Cations perform a quick change
Researchers with the US Department of Energy's Lawrence Berkeley National Laboratory (Berkely Lab) and the University of California at Berkeley have shown that for nanocrystals, the doping process in which one type of positively charged atom, or cation, is exchanged for another, takes place at a much faster rate than for crystals of extended size and is fully reversible, something that is virtually forbidden in micro-sized crystals under the same environmental conditions.
"Our findings show that the cation exchange reaction offers a versatile route for expanding the range of nanoscale materials with diverse compositions, structures and shapes without having to develop new synthetic methods to produce each individual nanostructure," says chemist Paul Alivisatos, the principal author of a paper reporting this research.
Another important result from this study is that ionic nanocrystals apparently can be transformed into other materials with different physical and chemical properties but without altering their original shape, simply through an exchange of cations.

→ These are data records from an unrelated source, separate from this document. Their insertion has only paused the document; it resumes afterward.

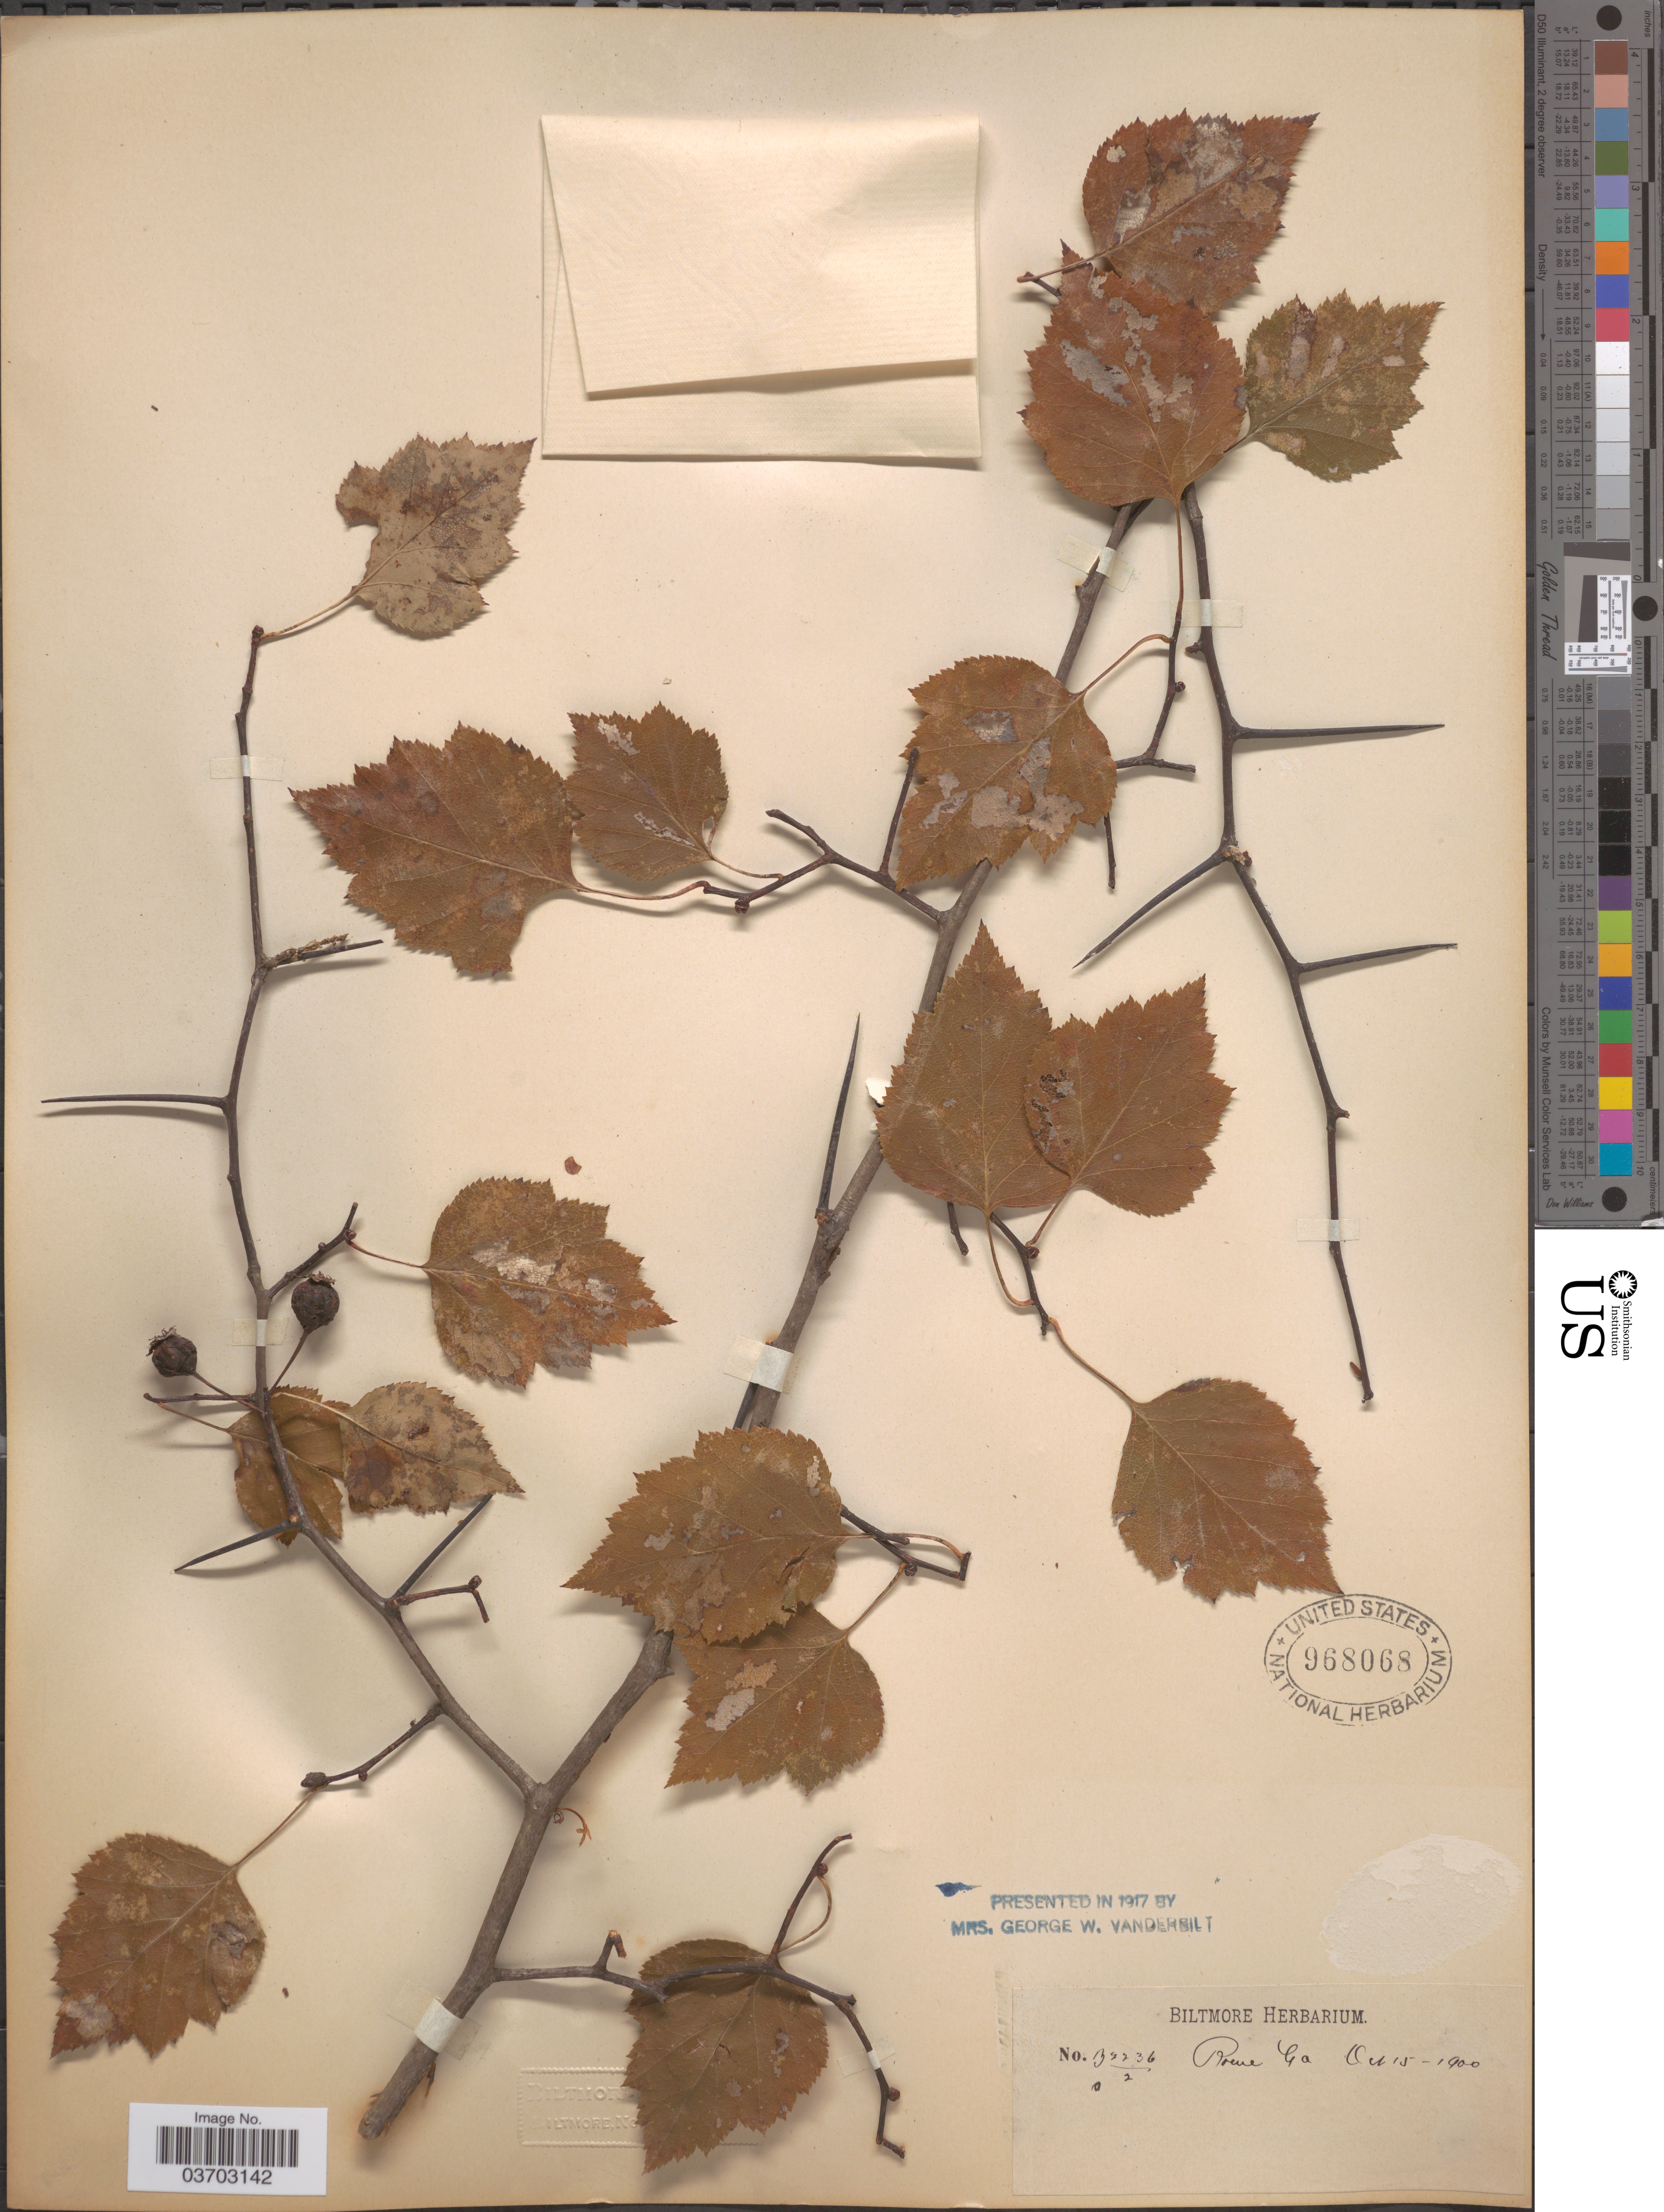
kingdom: Plantae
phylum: Tracheophyta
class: Magnoliopsida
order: Rosales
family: Rosaceae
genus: Crataegus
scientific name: Crataegus sp.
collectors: ex herb. Biltmore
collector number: B2236/2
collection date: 1900-10-15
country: United States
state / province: Georgia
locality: Rome.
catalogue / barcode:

Doping a crystal to transform it into another type of material with different physical and chemical properties is a long-established practice in extended solids. This practice is being carried over into the transformation of nanocrystals grown from inorganic materials, including metals and semiconductors.
However, because nanocrystals have a high surface-to-volume ratio (meaning they are virtually all surface and no interior), their reactions to the various forms of doping can be quite different from the reactions of extended solids.
For example, in extended solids, chemical reactions run very slowly because of the high activation energies required to diffuse atoms and ions. These transformations are also not reversible.
Researchers worked with nanocrystals of the semiconductor cadmium-selenide (CdSe). They mixed a solution of CdSe nanocrystals together with a small quantity of silver nitrate at room temperatures.
In less than a second, the silver cations reacted with the CdSe spheres to produce spheres of silver-selenide (Ag_2 Se). When these Ag_2 Se spheres were mixed with a solution containing excessive cadmium cations, the reaction was reversed.
Though the reverse reaction took about a minute to complete, the final product was CdSe spheres.